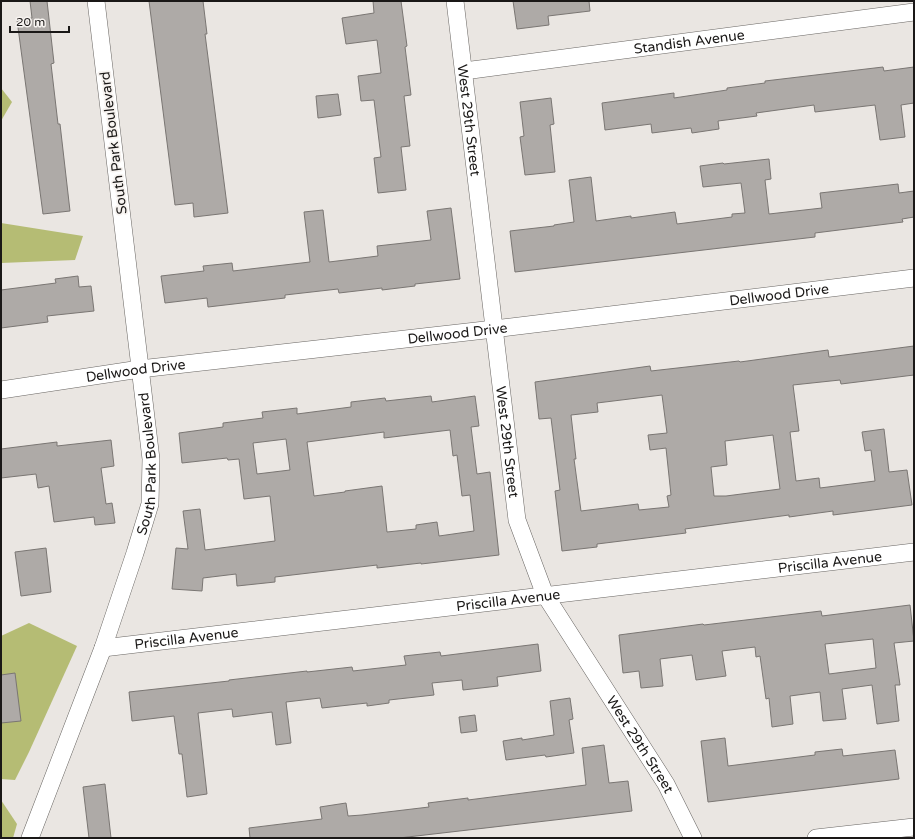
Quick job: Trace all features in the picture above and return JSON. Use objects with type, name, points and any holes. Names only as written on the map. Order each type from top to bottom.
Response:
[{"type":"street","name":"South Park Boulevard","points":[[30,838],[103,648],[150,504],[151,459],[96,1]]},
{"type":"street","name":"West 29th Street","points":[[455,1],[517,520],[545,595],[666,784],[693,838]]},
{"type":"street","name":"Standish Avenue","points":[[464,71],[914,12]]},
{"type":"street","name":"Dellwood Drive","points":[[1,390],[140,369],[494,329],[914,278]]},
{"type":"street","name":"Priscilla Avenue","points":[[103,648],[914,552]]},
{"type":"street","points":[[816,838],[914,827]]},
{"type":"green space","points":[[1,88],[12,102],[1,121]]},
{"type":"green space","points":[[1,223],[83,236],[75,260],[1,263]]},
{"type":"green space","points":[[29,623],[77,646],[15,780],[1,779],[1,636]]},
{"type":"green space","points":[[1,800],[17,824],[13,838],[1,838]]},
{"type":"building","points":[[30,1],[47,1],[54,63],[51,64],[58,124],[60,124],[70,211],[43,214],[17,20],[32,18]]},
{"type":"building","points":[[149,1],[203,1],[207,34],[205,34],[228,213],[194,217],[193,203],[175,205]]},
{"type":"building","points":[[373,1],[401,1],[407,46],[405,47],[411,95],[404,96],[410,146],[401,147],[406,190],[378,193],[374,158],[381,157],[374,100],[361,101],[358,76],[381,73],[377,40],[346,44],[342,18],[374,13]]},
{"type":"building","points":[[513,1],[589,1],[590,11],[548,16],[549,25],[517,29]]},
{"type":"building","points":[[883,67],[884,71],[914,67],[914,103],[901,105],[905,137],[880,140],[875,105],[815,112],[814,105],[756,113],[757,116],[718,121],[719,129],[692,133],[691,128],[652,133],[651,124],[605,130],[602,103],[674,93],[674,98],[727,90],[727,88],[765,83],[765,81]]},
{"type":"building","points":[[338,94],[341,115],[318,118],[316,96]]},
{"type":"building","points":[[551,98],[554,124],[550,125],[555,172],[525,175],[520,137],[524,136],[520,102]]},
{"type":"building","points":[[769,159],[771,179],[765,180],[769,214],[822,208],[820,193],[898,184],[899,193],[914,191],[914,217],[902,219],[903,222],[815,233],[815,237],[515,272],[510,231],[574,222],[569,180],[591,177],[596,221],[675,212],[677,224],[732,217],[732,214],[745,213],[741,183],[703,187],[700,166]]},
{"type":"building","points":[[451,208],[460,279],[415,284],[415,286],[382,290],[382,288],[339,293],[338,289],[285,295],[285,298],[208,307],[207,298],[165,303],[161,276],[204,271],[203,266],[232,263],[233,271],[310,262],[304,212],[323,210],[329,262],[378,256],[377,246],[431,240],[427,211]]},
{"type":"building","points":[[78,276],[79,287],[91,286],[94,311],[47,316],[48,322],[1,328],[1,290],[56,283],[55,279]]},
{"type":"building","points":[[914,346],[914,375],[841,384],[840,380],[793,385],[799,431],[790,432],[796,481],[819,478],[820,488],[875,481],[871,450],[865,451],[862,432],[884,429],[889,472],[907,470],[912,505],[833,515],[833,511],[789,517],[789,515],[685,529],[686,533],[597,544],[597,547],[562,551],[555,491],[560,490],[551,418],[539,419],[535,382],[650,366],[651,371],[740,362],[828,350],[829,357]],"holes":[[[662,395],[667,433],[648,435],[650,450],[666,448],[671,495],[667,496],[669,507],[639,510],[638,504],[581,511],[574,459],[576,459],[571,415],[598,412],[597,403]],[[773,435],[780,489],[726,496],[714,496],[711,467],[727,465],[725,441]]]},
{"type":"building","points":[[431,396],[432,402],[475,396],[479,426],[471,427],[477,474],[490,472],[499,555],[377,568],[377,565],[275,577],[275,582],[237,586],[236,574],[203,578],[202,591],[172,589],[176,548],[188,549],[183,511],[200,509],[205,550],[275,541],[270,496],[244,499],[239,459],[228,460],[227,458],[182,463],[179,433],[223,427],[223,423],[263,418],[262,412],[297,408],[297,414],[351,407],[351,402],[385,398],[386,401]],"holes":[[[450,430],[453,456],[457,455],[462,496],[470,495],[474,531],[439,536],[437,522],[416,525],[416,529],[387,532],[382,486],[314,496],[307,442],[384,432],[384,438]],[[286,439],[290,470],[257,474],[253,443]]]},
{"type":"building","points":[[111,440],[114,466],[101,468],[106,504],[112,503],[115,523],[95,525],[94,517],[54,522],[49,486],[38,488],[36,474],[1,478],[1,449],[57,442],[57,446]]},
{"type":"building","points":[[46,548],[51,592],[21,596],[15,552]]},
{"type":"building","points":[[910,605],[914,641],[894,643],[900,685],[895,685],[899,721],[877,724],[872,685],[842,689],[846,719],[823,721],[820,692],[790,696],[793,724],[772,727],[769,698],[766,699],[760,656],[756,657],[755,647],[722,651],[726,676],[696,680],[692,655],[660,659],[663,686],[641,688],[639,671],[623,673],[619,635],[821,611],[822,616]],"holes":[[[873,639],[876,668],[829,674],[825,644]]]},
{"type":"building","points":[[538,644],[541,671],[497,677],[498,686],[463,690],[462,680],[432,683],[434,695],[389,700],[389,703],[367,706],[367,703],[322,708],[320,698],[286,702],[291,743],[276,745],[272,712],[233,717],[232,709],[198,713],[207,794],[187,797],[182,754],[179,754],[174,716],[132,721],[129,692],[307,671],[352,667],[353,671],[406,665],[404,656],[440,652],[441,656]]},
{"type":"building","points":[[15,673],[21,721],[1,723],[1,675]]},
{"type":"building","points":[[570,698],[573,719],[569,720],[574,753],[506,760],[503,741],[522,738],[522,740],[554,735],[550,701]]},
{"type":"building","points":[[475,715],[477,731],[461,733],[459,717]]},
{"type":"building","points":[[725,738],[728,766],[815,755],[815,752],[842,749],[843,756],[895,750],[899,779],[708,802],[701,741]]},
{"type":"building","points":[[604,745],[609,783],[628,781],[632,811],[399,838],[250,838],[249,828],[322,819],[320,807],[346,803],[348,816],[362,815],[429,807],[428,803],[468,798],[468,800],[586,785],[582,748]]},
{"type":"building","points":[[105,784],[111,838],[89,838],[83,787]]}]
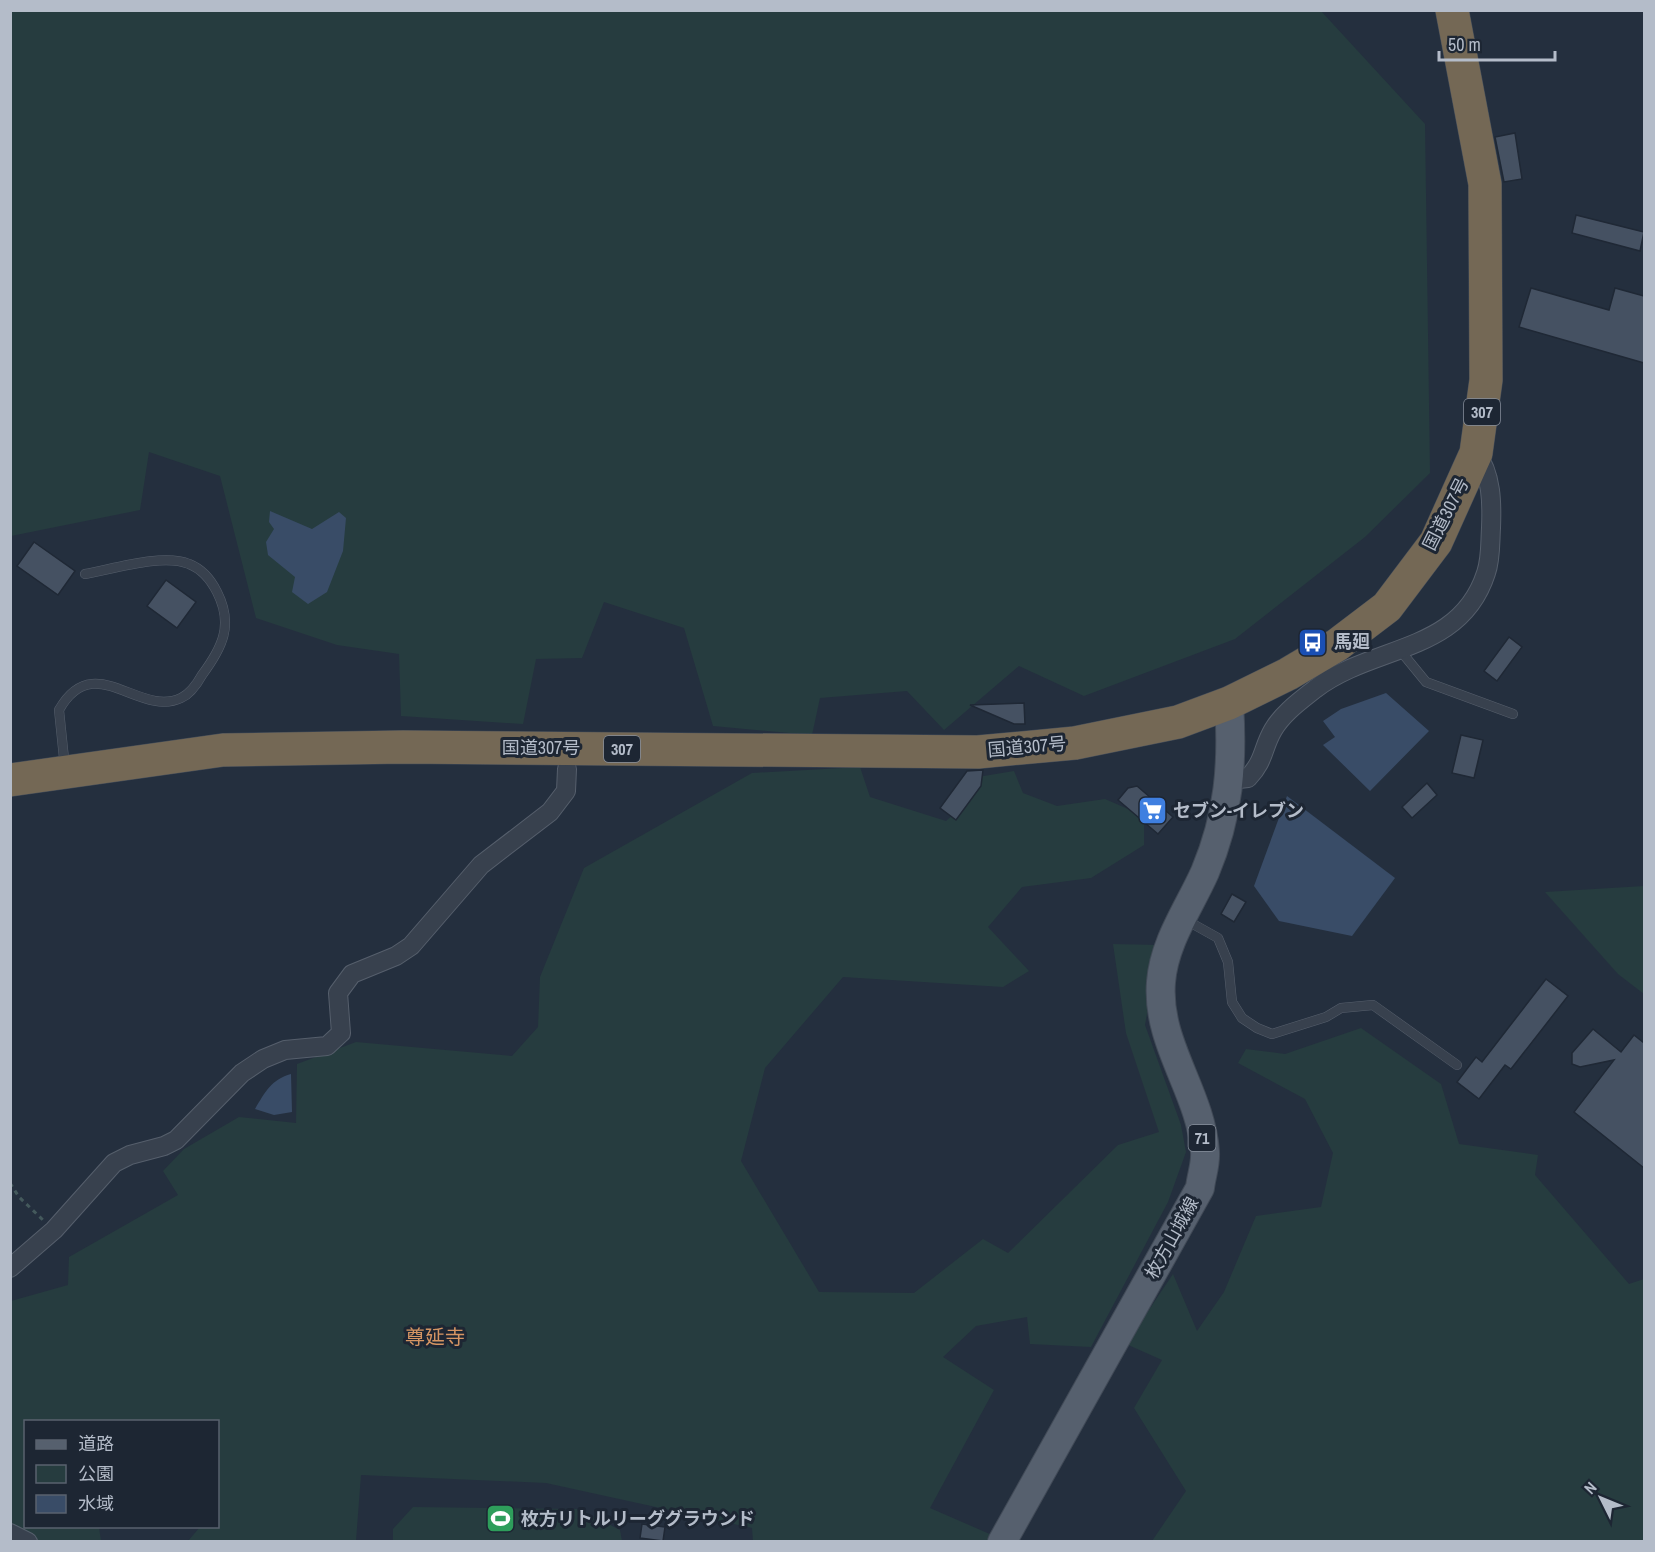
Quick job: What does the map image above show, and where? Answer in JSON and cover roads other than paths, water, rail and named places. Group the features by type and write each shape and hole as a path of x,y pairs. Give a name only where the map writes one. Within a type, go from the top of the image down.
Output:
{"highway":[{"name":"国道307号","path":"10,780 223,750 403,747 978,752 1075,743 1178,722 1229,703 1338,645 1387,608 1436,542 1476,453 1486,380 1485,184 1452,10"}],"main road":[{"name":"枚方山城線","path":"1002,1542 1200,1188 1206,1154 1191,1093 1173,1056 1163,1022 1161,982 1168,947 1205,872 1225,815 1232,739 1229,703"}],"street":[{"path":"1230,780 1248,778 1260,766 1272,731 1287,712 1318,687 1358,666 1448,628 1475,602 1487,572 1491,513 1488,480 1476,453"},
{"path":"10,1268 54,1230 114,1163 130,1155 164,1146 176,1140 242,1073 263,1059 285,1050 327,1046 341,1033 338,993 352,974 396,956 411,946 467,885 481,865 550,812 566,791 567,769"},
{"path":"10,1533 28,1542"}],"lane":[{"path":"65,771 59,710 75,689 87,684 105,684 168,703 184,697 194,688 219,651 225,635 226,617 222,602 207,576 189,564 167,560 85,574"},
{"path":"1399,649 1426,681 1513,714"},
{"path":"1182,918 1218,938 1228,962 1232,1002 1242,1018 1257,1028 1272,1034 1326,1017 1341,1008 1373,1005 1456,1065"}],"water":[{"path":"270,511 312,529 339,512 346,518 343,551 327,592 308,604 292,592 295,577 268,555 266,542 274,529 269,522"},
{"path":"1386,693 1429,731 1370,791 1323,745 1335,737 1323,721 1341,709"},
{"path":"1287,796 1395,878 1352,936 1279,921 1254,886"},
{"path":"291,1074 292,1112 274,1115 255,1109 274,1083"}],"place":[{"name":"馬廻","path":"1313,642"},
{"name":"セブン-イレブン","path":"1152,811"},
{"name":"枚方リトルリーググラウンド","path":"500,1519"}],"district":[{"name":"尊延寺","path":"435,1337"}]}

#####

- _What is required_
Every line of the entries above that includes "each" should be copied.

- _Problem solution_
Quick job: Trace all features in the picture above and return JSON. Use objects with type, name, points and any holes. Names only as written on the map. Order each type from top to bottom.
Quick job: What does the map image above show, and where? Answer in JSON and cover roads other than paths, water, rail and named places. Group the features by type and write each shape and hole as a path of x,y pairs. Give a name only where the map writes one. Within a type, go from the top of the image down.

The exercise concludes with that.